THE PROBLEM: Go through the lines below. Copy those with "lung".

PROVIDED MATERIAL:
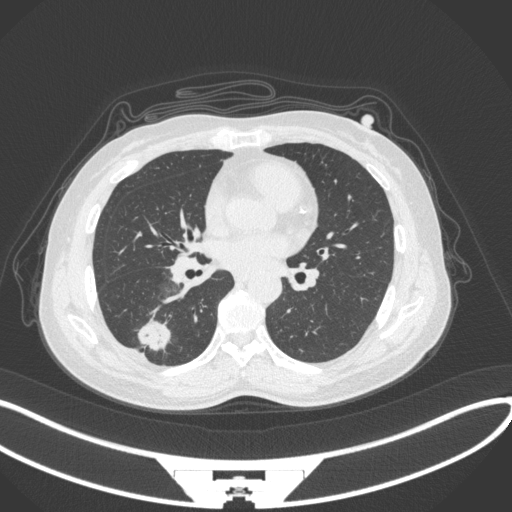
Chest CT, one axial slice; slice 143 of 352 in the series (ordered by position); reconstruction kernel B31f; 120 kVp; lung window (W 1500 / L -600 HU); 512 × 512 image matrix, field of view 400 × 400 mm. Patient: female, 55 years. Case-level facts recorded for this patient, not image findings: clinical TNM (as recorded): T1c N1 M0.
Annotated regions visible in this slice (rectangle marked by the reading radiologist):
- lung tumour (recorded histology: adenocarcinoma): bounding box [x1, y1, x2, y2] px = [133, 315, 176, 352]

TASK RESPONSE:
Chest CT, one axial slice; slice 143 of 352 in the series (ordered by position); reconstruction kernel B31f; 120 kVp; lung window (W 1500 / L -600 HU); 512 × 512 image matrix, field of view 400 × 400 mm. Patient: female, 55 years. Case-level facts recorded for this patient, not image findings: clinical TNM (as recorded): T1c N1 M0.
- lung tumour (recorded histology: adenocarcinoma): bounding box [x1, y1, x2, y2] px = [133, 315, 176, 352]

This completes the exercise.